In Canada, the key S&P/TSE index now moves in lock step with both the DJIA and S&P. The key financials have reported mixed earnings and outlooks. Dividend hiking TD Bank temporarily moved past RY as the #1 market cap bank for the first time in memory. The Canadian current account moved deeper in the red in the second quarter primarily as a result of the strong loonie. The current account deficit ballooned to 3.4% of GDP in Q2. With a slowing and muted US economy and along with a slowing global economy any commodity price upside should be limited. Increases to the Canadian account deficit should be expected to continue. The Canadian economy also hit a pothole in Q2 registering -.04% negative GDP growth. House prices continues its unbridled growth up another 1.7% for the month of June. The S&P/TSX would turn short term positive above 12,800 and significantly negative below 11,700. The S&P/TSX Venture exchange at 1,810 lags far behind the underlying commodity prices to which they supposedly relate. Earnings for the metal and material sector should continue to be buoyant in this challenging environment. Agra/fertilizer stocks (POT/AGU) have shown considerable short term relative strength.
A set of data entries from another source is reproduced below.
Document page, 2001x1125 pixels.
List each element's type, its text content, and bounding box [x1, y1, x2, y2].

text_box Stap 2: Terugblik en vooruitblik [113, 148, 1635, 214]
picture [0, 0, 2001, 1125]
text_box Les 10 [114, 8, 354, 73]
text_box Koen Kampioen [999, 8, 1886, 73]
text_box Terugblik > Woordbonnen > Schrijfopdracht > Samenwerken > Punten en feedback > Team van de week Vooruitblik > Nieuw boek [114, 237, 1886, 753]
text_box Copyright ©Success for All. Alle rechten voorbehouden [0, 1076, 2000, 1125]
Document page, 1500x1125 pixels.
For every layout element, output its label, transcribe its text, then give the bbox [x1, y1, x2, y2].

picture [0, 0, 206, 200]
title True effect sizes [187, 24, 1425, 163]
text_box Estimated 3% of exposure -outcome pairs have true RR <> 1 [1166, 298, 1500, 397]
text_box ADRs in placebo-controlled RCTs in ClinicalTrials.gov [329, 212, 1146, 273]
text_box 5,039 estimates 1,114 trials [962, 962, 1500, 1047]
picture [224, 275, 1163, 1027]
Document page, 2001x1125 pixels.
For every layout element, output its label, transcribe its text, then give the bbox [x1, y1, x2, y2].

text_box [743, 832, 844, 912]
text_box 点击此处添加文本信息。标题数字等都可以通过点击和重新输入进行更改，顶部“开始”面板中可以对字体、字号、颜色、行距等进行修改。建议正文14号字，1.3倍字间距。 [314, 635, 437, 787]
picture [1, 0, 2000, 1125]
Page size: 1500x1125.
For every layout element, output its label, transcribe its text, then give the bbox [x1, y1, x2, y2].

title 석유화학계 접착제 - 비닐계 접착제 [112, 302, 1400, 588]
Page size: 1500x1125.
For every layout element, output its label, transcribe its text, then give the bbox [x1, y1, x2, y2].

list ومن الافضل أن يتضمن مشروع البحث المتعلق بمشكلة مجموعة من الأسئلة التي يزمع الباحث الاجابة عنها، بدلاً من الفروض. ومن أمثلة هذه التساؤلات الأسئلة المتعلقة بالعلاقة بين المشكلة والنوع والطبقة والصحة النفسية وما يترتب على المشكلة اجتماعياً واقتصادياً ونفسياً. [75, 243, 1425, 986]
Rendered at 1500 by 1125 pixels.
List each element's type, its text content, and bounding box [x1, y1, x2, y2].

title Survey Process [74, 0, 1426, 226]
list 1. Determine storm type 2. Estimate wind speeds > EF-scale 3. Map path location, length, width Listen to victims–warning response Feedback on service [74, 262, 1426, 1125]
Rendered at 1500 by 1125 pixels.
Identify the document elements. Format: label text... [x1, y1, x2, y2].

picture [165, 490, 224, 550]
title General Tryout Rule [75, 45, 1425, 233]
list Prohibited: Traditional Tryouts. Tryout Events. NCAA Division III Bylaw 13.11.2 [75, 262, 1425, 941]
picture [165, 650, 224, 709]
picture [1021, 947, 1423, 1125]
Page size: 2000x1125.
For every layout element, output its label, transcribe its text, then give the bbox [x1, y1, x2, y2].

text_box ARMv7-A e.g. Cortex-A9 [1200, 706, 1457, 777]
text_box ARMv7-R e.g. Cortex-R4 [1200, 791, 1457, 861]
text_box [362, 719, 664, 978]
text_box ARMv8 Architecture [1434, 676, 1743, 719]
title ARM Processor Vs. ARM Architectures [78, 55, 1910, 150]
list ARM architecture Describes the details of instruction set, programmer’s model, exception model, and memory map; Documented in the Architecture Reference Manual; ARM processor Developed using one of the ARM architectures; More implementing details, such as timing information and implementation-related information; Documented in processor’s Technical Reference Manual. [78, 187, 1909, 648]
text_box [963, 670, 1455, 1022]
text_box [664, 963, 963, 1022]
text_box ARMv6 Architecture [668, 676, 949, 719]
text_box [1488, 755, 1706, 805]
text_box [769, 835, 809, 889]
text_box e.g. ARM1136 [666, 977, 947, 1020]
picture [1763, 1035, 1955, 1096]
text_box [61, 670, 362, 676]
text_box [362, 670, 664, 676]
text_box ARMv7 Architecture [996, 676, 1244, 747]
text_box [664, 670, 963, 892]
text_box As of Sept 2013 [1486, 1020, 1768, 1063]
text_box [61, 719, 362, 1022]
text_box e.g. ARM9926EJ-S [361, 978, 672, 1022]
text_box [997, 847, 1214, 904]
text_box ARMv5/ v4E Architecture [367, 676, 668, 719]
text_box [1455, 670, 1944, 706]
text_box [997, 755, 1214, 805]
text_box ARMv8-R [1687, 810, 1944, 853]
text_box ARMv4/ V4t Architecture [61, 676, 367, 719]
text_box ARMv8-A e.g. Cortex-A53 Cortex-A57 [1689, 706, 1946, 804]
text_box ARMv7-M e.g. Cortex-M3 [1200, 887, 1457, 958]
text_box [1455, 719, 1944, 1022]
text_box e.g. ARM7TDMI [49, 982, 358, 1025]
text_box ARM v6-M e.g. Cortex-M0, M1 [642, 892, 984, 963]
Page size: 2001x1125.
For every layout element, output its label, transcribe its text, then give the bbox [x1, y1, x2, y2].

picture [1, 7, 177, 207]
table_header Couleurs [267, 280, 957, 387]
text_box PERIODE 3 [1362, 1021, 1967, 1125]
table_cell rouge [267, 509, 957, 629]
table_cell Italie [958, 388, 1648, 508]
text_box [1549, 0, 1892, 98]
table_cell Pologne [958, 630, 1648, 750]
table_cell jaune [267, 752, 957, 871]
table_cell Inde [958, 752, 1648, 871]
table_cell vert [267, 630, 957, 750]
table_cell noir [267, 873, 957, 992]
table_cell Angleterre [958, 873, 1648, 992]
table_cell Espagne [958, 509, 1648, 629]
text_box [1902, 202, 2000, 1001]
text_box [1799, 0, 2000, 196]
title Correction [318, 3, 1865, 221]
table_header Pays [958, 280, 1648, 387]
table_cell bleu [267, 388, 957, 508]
Bottom Line, global growth in the first half of the year was worse than many expected. The revision of US data suggests the possibility of slipping back into recession territory. The Euro sovereign/credit/banking mess shows the signs of further deterioration. The entire EU coalition appears to be teetering on the brink with many negative serious implications.
The ultimate concern is that should the fiscal intransigents like Greece prevail will the credit dominoes begin to fall collapsing the world economy along with it? Will emerging market strength be enough to offset any OECD damage or fallout? The $64k question being how much/many of these well advertised issues have been discounted in the market? Should the ultimate contrarian look to catch this falling knife? These are unprecedented and dangerous times to say the least with many frayed nerves and wild mood swings.
Our favorite bunga party animal Italian PM Silvio Berlusconi was recently recorded as saying, 'In a few months I'm going to go away and mind my own f****** business. I'm leaving this s***** country that makes me feel like puking!'
Not exactly positive words to engender confidence but thanks for showin' up!